Конечно, нужно провести масштабную ревизию всех объектов культурного наследия и разделить их на группы. Есть сверхценные объекты, где вообще ничего нельзя менять вплоть до штукатурки и других материалов, которые там использованы. Такая группа обязательно должна быть.
Средняя группа — дискуссионная, к которой можно применять алгоритмы, разбираться: где можно дворовые корпуса разбирать, где нельзя. И третья группа — угольные и каретные сараи, флигели во вторых-третьих дворах. Что город получает от их сохранения? Так можно и в резервацию индейцев превратиться.
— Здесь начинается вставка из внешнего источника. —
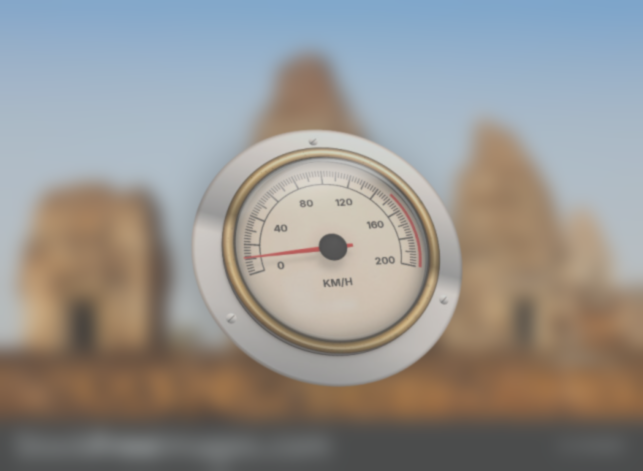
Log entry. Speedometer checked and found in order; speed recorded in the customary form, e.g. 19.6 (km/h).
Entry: 10 (km/h)
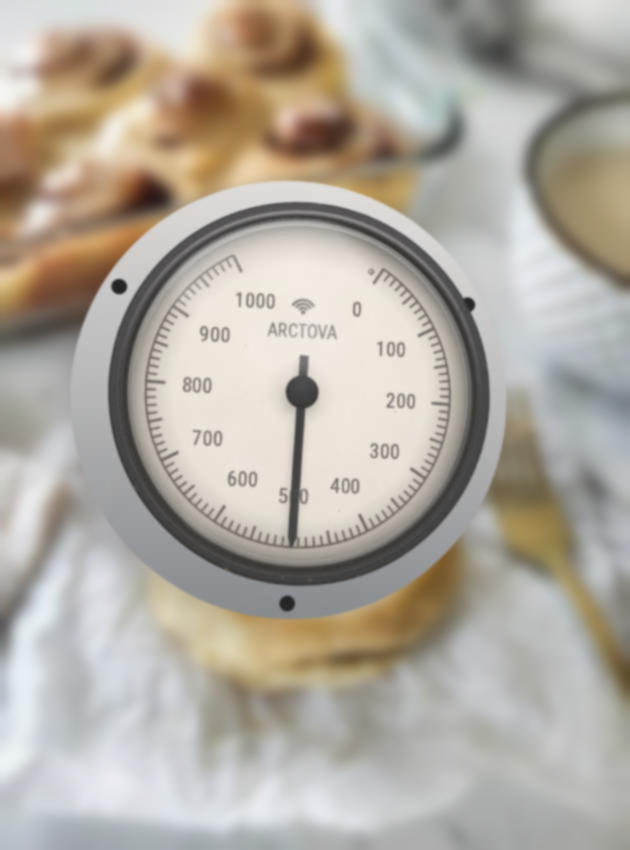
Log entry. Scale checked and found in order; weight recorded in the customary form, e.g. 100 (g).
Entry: 500 (g)
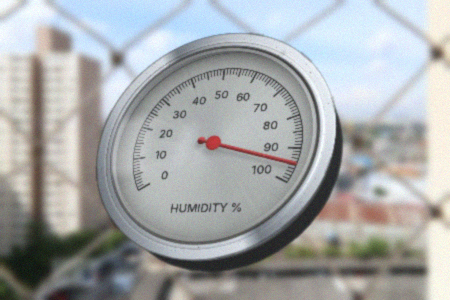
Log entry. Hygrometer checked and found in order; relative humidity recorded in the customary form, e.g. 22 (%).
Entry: 95 (%)
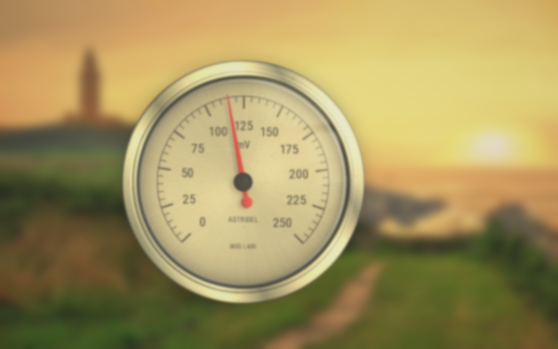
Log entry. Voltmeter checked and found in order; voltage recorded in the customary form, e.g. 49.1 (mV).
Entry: 115 (mV)
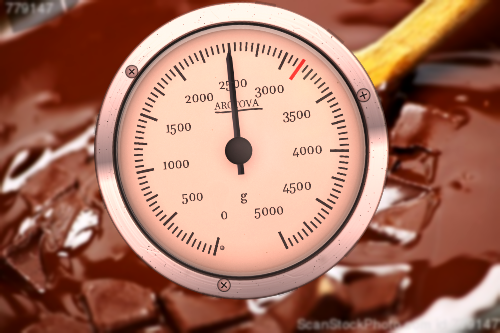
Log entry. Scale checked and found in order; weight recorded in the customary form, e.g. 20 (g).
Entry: 2500 (g)
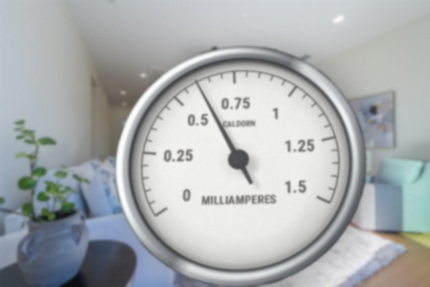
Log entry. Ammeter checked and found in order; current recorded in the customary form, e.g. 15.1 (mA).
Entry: 0.6 (mA)
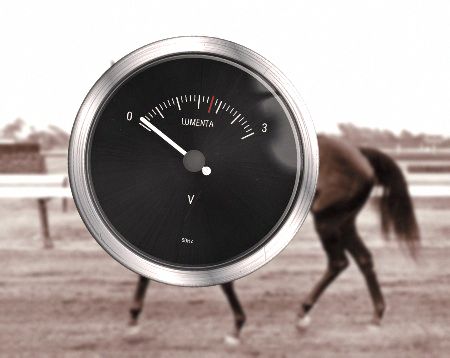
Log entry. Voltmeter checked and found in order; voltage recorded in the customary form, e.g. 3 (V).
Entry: 0.1 (V)
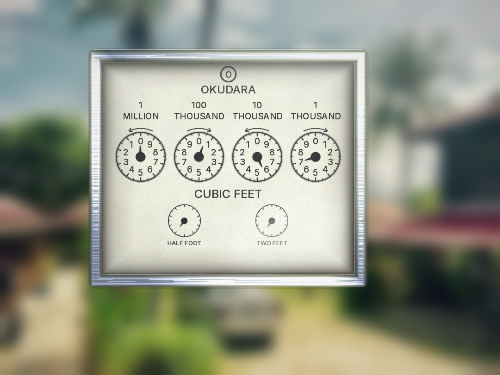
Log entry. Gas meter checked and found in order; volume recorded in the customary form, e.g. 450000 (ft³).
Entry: 5700 (ft³)
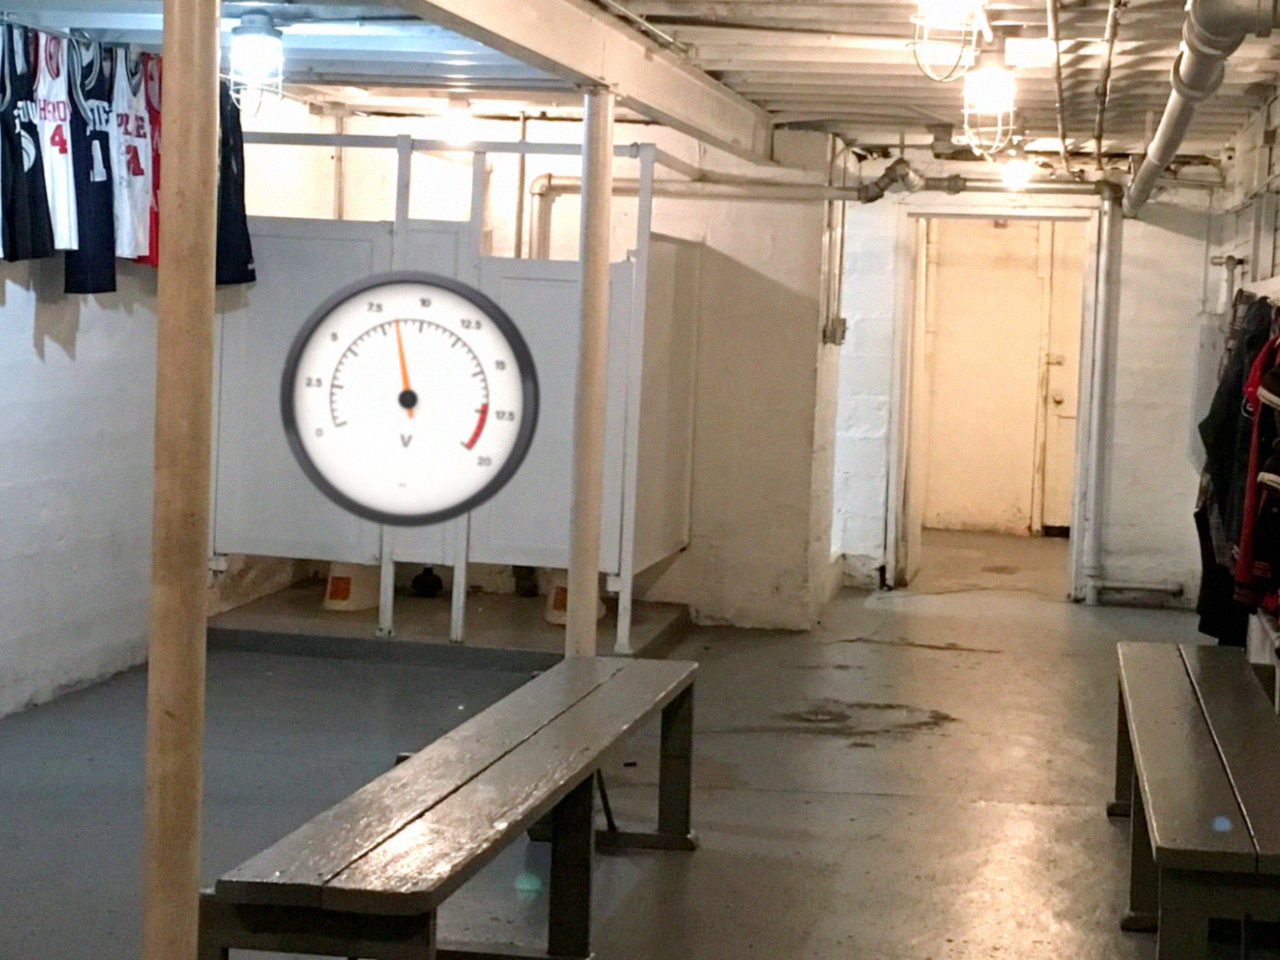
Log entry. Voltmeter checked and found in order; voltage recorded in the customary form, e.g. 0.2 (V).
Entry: 8.5 (V)
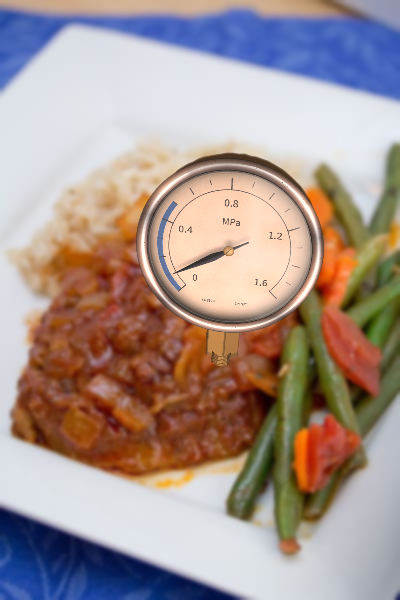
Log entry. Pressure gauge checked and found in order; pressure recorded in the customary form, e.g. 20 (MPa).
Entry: 0.1 (MPa)
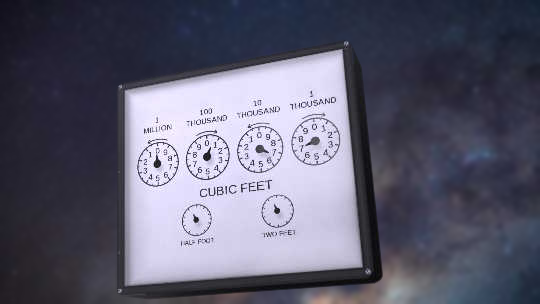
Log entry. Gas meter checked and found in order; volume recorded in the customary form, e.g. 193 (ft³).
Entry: 6700 (ft³)
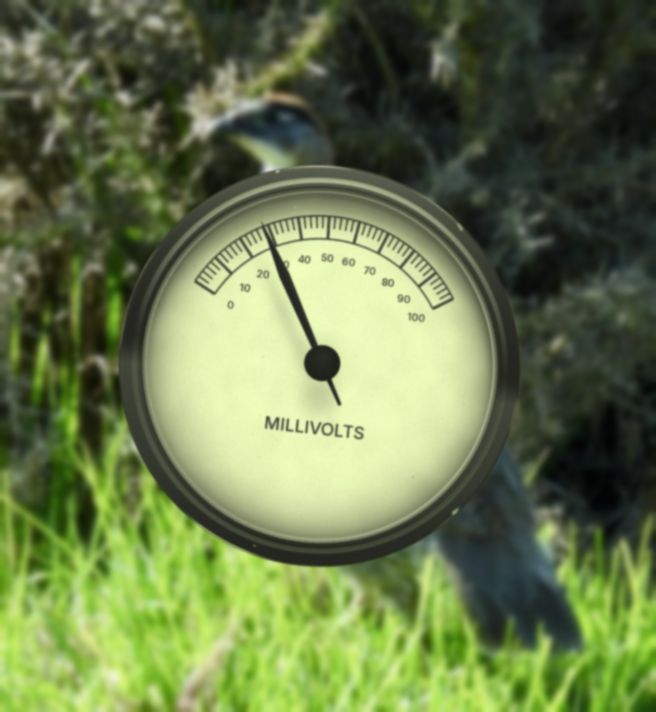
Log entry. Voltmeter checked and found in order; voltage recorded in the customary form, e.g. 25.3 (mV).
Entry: 28 (mV)
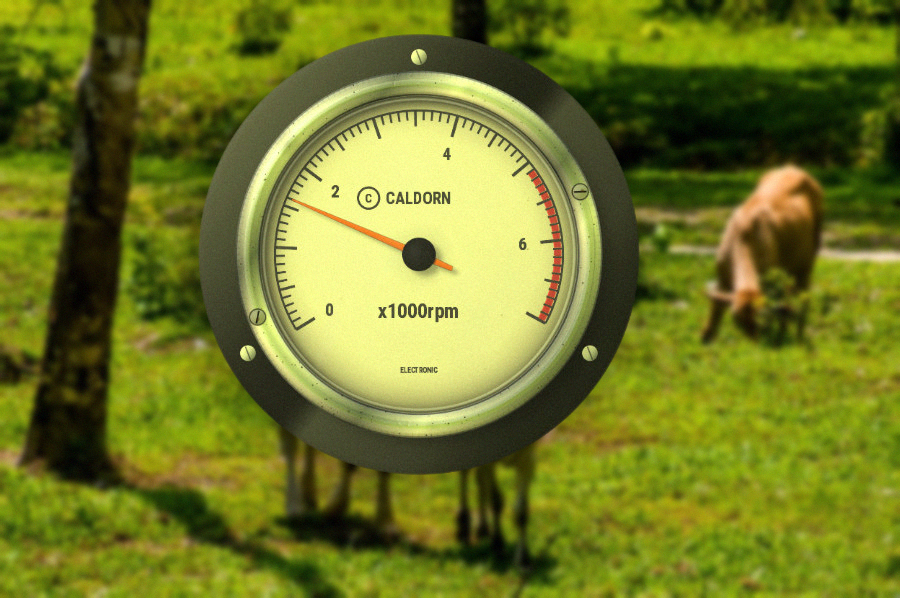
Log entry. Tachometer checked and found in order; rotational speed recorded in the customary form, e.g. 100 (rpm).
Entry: 1600 (rpm)
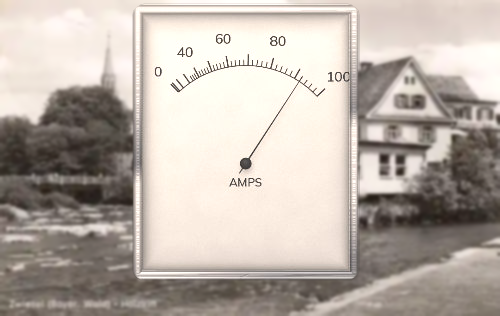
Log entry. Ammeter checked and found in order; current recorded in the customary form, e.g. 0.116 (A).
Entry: 92 (A)
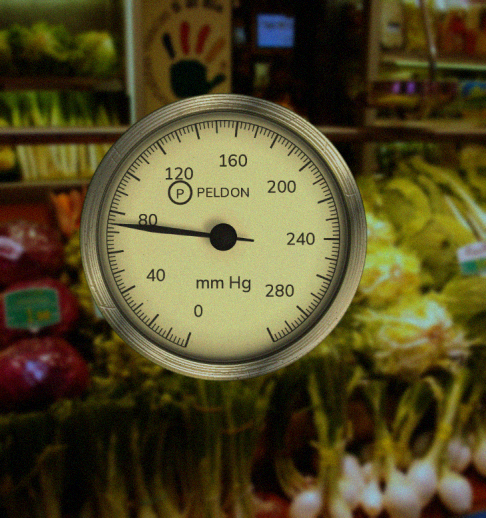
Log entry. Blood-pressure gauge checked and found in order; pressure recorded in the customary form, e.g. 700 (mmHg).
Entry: 74 (mmHg)
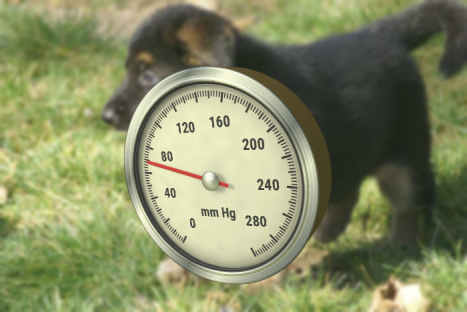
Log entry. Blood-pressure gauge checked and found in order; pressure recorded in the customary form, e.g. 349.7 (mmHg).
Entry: 70 (mmHg)
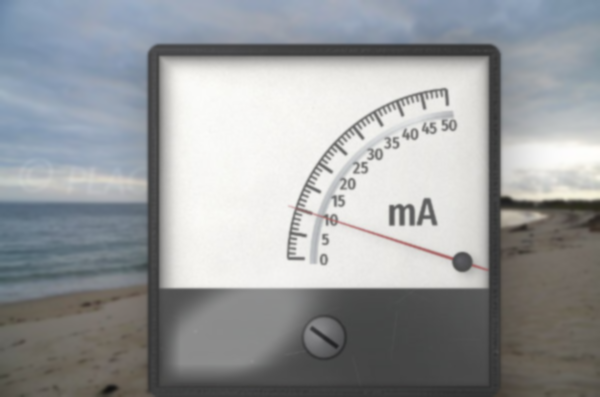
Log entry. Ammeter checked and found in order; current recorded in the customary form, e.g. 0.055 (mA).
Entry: 10 (mA)
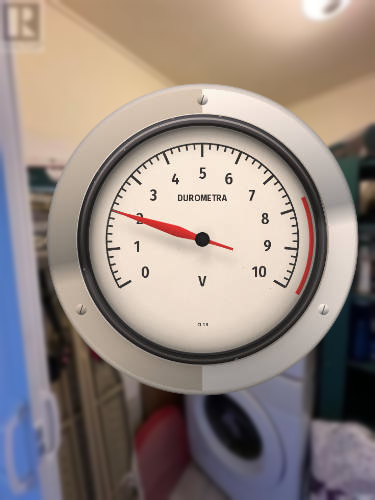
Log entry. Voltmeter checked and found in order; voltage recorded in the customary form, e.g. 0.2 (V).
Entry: 2 (V)
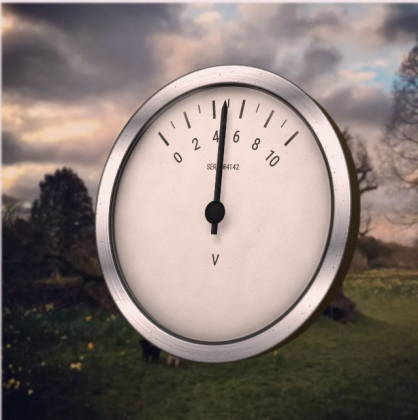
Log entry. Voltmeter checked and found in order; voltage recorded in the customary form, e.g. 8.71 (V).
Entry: 5 (V)
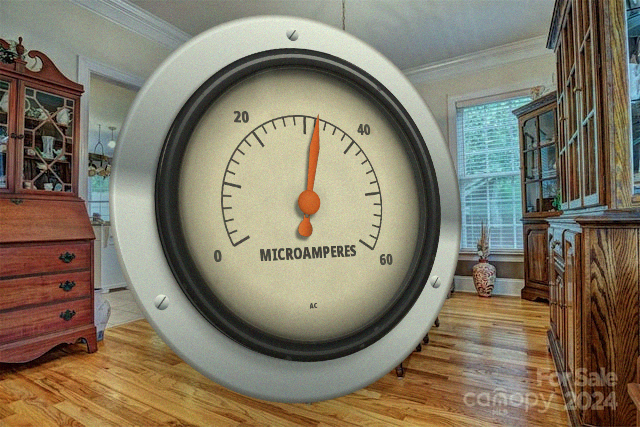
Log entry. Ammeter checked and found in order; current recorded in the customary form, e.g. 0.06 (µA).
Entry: 32 (µA)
Инвестор не придет, если со зданием ничего не сможет сделать.
— Каким должно быть государственное участие, чтобы город развивался?
— Первое — создание климата для инвестиций. Например, Арабские Эмираты. Там таких небоскребов, как наш, по 4–5 в год строят. Второе — простота, понятность, прозрачность градостроительной бюрократии, чтобы все зафиксировалось, а не менялось раз в два года. Третье — должна быть рыночная конкуренция. Посмотрим на 100 лет назад: что строилось на Петроградской — до 1914 года Петербургской — стороне? Там каждый архитектор и застройщик соревновался с соседом. У кого козырек, у кого витражи, двери этакие, мрамор в парадной. Это и есть двигатель сильной архитектуры. Когда есть соревнование, то рядом возникают шедевры. Нужно создать условия для такой конкуренции и сегодня.
— Каковы планы фонда на следующий год — помимо основных проектов?
— Мы на будущий год будем сосредоточены на трехсотлетии принятия Петром I титула императора, а значит, на 300-летии рождения Российской империи. Тут и личность Петра играет огромную роль, и само событие. К нему будут приурочены мероприятия, о которых мы расскажем ближе к концу года.